One of the great joys of Portal 2 was the co-op campaign. It was smartly constructed, fun to play, and had more than its share of delightful moments, making good use of the extra complexities that a two person, four-portal world enabled. The first DLC for Portal 2, named Peer Review, has just been released, and it adds a fifth (or perhaps sixth, depending on how you count) chapter to the co-op campaign.
The original game's co-op chapters were each themed after the gameplay elements they introduced: gels, excursion funnels, and so on, mirroring the way the single player game introduced one new element at a time. The theme of the new chapter, "Art Therapy," is... art. GLaDOS has created a series of art installations that Atlas and P-Body are invited to appreciate. The art installations are, of course, test chambers, and the proper appreciation of GLaDOS's artwork often requires taking an acid bath or being dropped into a bottomless pit.

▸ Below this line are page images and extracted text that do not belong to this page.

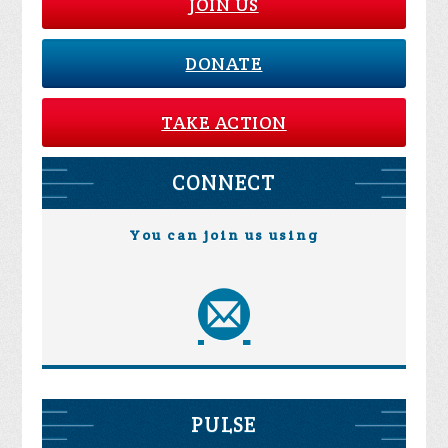
JOIN US
DONATE
TAKE ACTION
CONNECT
You can join us using
PULSE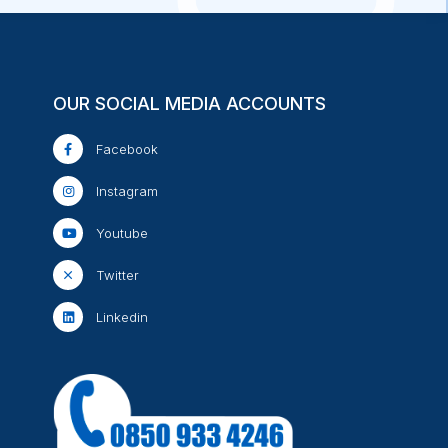
OUR SOCIAL MEDIA ACCOUNTS
Facebook
Instagram
Youtube
Twitter
Linkedin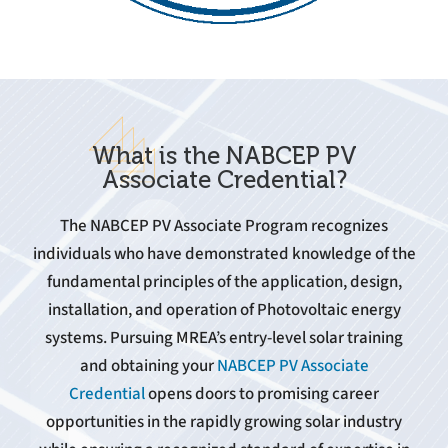
What is the NABCEP PV
Associate Credential?
The NABCEP PV Associate Program recognizes
individuals who have demonstrated knowledge of the
fundamental principles of the application, design,
installation, and operation of Photovoltaic energy
systems. Pursuing MREA’s entry-level solar training
and obtaining your
NABCEP PV Associate
Credential
opens doors to promising career
opportunities in the rapidly growing solar industry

The chapter has nine different test chambers, using the full range of lasers, buttons, cubes, hard light, and so on. The test chambers are tied together with a loose storyline; GLaDOS is under attack, and we have to vanquish the attacker.
A leisurely playthrough of Art Therapy took my playing partner and me about 90 minutes. It took a little while to get back into the Portal groove, but once we got into the swing of things, none of the puzzles presented much of a challenge. If anything, the difficulty was a little uneven, with the hardest maps coming in the middle of the chapter.

Peer Review includes new ways of using the tools found in the test chambers—for example, combining laser redirection cubes with excursion funnels—and the puzzles themselves are solid enough, but we both felt they lacked some of the joy of the original chapters. There was one standout puzzle in the original chapters—course 3, chamber 8—that was enormously satisfying, a real Eureka! moment. Nothing in Art Therapy evoked that same sense of accomplishment or pleasure; we entered each test chamber, figured out what to do, did it, and then moved on. It was all a little mechanical. Diverting and modestly entertaining, but not particularly memorable.